Ned Tijdschr Geneeskd. 2011;155(18):A3528.
Mirizzi's syndrome is a rare cause of jaundice. The syndrome refers to common hepatic duct obstruction or choledoch duct obstruction caused by extrinsic compression of an impacted stone in the gallbladder neck or cystic duct.
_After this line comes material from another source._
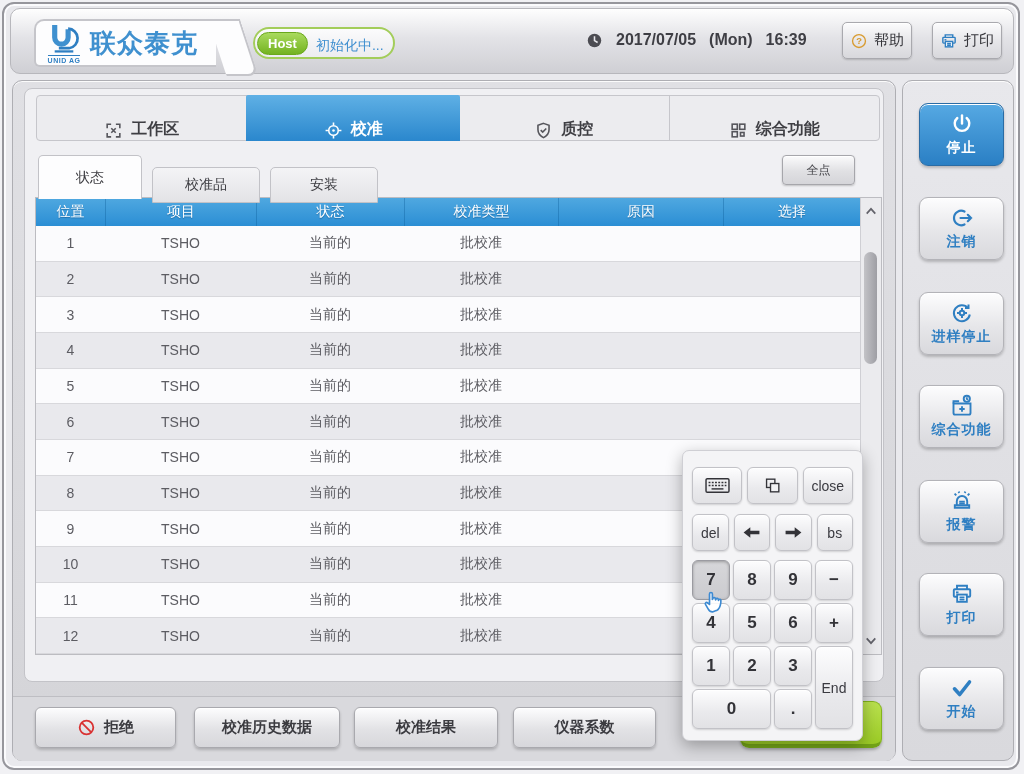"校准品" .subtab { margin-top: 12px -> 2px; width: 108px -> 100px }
A 42-year-old woman was referred to the emergency department with symptoms indicative of obstructive icterus. Endoscopic retrograde cholangiopancreatography (ERCP) and a CT scan revealed signs of Mirizzi's syndrome but no indications of malignancy. Laparoscopic cholecystectomy was decided upon. This procedure revealed that the obstruction was caused by a gallbladder carcinoma.
Of those patients suspected of having Mirizzi's syndrome, retrospectively 5-28% prove to have carcinoma of the gallbladder. Therefore in Mirizzi's syndrome before carrying out laparoscopic cholecystectomy a careful diagnostic approach is essential. This includes ERCP or MRI cholangiopancreaticography (MRCP) and a CT scan. Even after these investigations the surgeon should only perform laparoscopic surgery with caution, as it is often converted to an open procedure and because of the risk of presence of a malignancy.
Mirizzi综合征是导致黄疸的罕见原因。该综合征是指因胆囊颈部或胆囊管内嵌顿结石的外在压迫引起的肝总管梗阻或胆总管梗阻。
一名42岁女性因出现梗阻性黄疸症状被转诊至急诊科。内镜逆行胰胆管造影(ERCP)和CT扫描显示有Mirizzi综合征的迹象,但无恶性肿瘤指征。决定行腹腔镜胆囊切除术。该手术显示梗阻是由胆囊癌引起的。
在疑似患有Mirizzi综合征的患者中,回顾性研究表明5% - 28%的患者患有胆囊癌。因此,在Mirizzi综合征患者进行腹腔镜胆囊切除术之前,谨慎的诊断方法至关重要。这包括ERCP或磁共振胰胆管造影(MRCP)以及CT扫描。即使经过这些检查,外科医生进行腹腔镜手术时也应谨慎,因为手术往往会转为开放手术,且存在恶性肿瘤的风险。